Hello people thanks for the responses. The question was mainly the result of experiences gaming, where I could spend hundreds of hours on addicting MMOs or mobile Mario-esque games, or read a heft Visual Novel, and yet even though I spent so much time on them they would never been in my top video games. I could play games that were far less 'addicting' or seemed to have lamer stories and yet automatically would go higher up the list.
In other words this
That said, I think there are games that take an approach to design that bypasses the typical gameplay vs story paradigm in the sense that plots and/or game mechanics in a game might be mediocre on their own, but the holistic nature of it's design, combined with a strong attention to detail makes the experience greater than the sum of it's parts.

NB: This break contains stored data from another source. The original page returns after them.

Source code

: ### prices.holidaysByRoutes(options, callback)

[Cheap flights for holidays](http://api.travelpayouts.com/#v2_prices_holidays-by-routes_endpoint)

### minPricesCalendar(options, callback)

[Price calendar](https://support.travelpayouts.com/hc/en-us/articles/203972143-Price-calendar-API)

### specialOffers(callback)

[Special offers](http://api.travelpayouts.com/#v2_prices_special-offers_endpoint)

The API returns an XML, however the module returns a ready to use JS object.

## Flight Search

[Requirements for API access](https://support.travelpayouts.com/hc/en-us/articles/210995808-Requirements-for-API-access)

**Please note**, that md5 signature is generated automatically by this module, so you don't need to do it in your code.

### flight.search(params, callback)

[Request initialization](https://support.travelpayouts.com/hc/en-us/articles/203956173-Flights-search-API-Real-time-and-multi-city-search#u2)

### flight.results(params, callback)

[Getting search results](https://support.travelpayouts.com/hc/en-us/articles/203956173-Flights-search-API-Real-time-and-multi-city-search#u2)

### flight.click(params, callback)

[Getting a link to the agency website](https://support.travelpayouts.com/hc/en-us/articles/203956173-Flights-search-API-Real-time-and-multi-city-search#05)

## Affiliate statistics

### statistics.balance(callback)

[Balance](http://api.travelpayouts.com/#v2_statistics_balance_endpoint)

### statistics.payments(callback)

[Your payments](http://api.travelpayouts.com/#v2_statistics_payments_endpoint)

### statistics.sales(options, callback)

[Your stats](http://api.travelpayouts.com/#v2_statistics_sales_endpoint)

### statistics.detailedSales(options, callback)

The top video games all had to be interesting on multiple dimension. I've played extreme sandbox games that were fairly absorbing and I've played very heavily JRPG oriented games that had some cool characters, but again, none of them really seem to matter to me in the end. I think video games are defined between right and left brain activity, like, it's right there in the title "video games," neither strictly video and neither strictly a game. Whenever a video game has pretty cool characters and pretty cool gameplay, it seems to go right to the top.
Another way to put it is lets say FFXIII is a fun and engaging and experience, the characters are really cool, it might be a fun experience, but it doesn't seem to be interfacing with the things. Objectively, you could say, well the characters were so awesome that compensates, but I'm not sure it works that way. The same with Minecraft, you could say, it's so easy to just build everything, and it's so immersive, that it compensates, but it doesn't seem to be interacting at all with narrative.
Now take something like Demon Souls or Skyward Sword, sure, there are lots of boring story and character parts in both, maybe Lighting is objectively more "cool." Likewise, it's hardly the most immersive Zelda game, and Demon Souls isn't nearly as vast as the Minecraft world, but since both are channeling multiple dimensions, that makes them the most interesting video games.
If there was such a thing as "better story" or "better gameplay," I'm basically suggesting those things are subject to diminishing returns in the context of video games, (Or things) because video games were never about your fastball in the sense of the most awesome mechanic or the most awesome world.
Or take Mario, were there more interesting games out at the time? More addicting ones? Probably. Were there more interesting anime worlds and characters out? Possibly, but Mario was blending two different worlds (East and West, in a sense) and that defined it more than necessarily doing any one feature well.
Finally I say "video games" but really it could just be "things," all kinds of things could achieve this.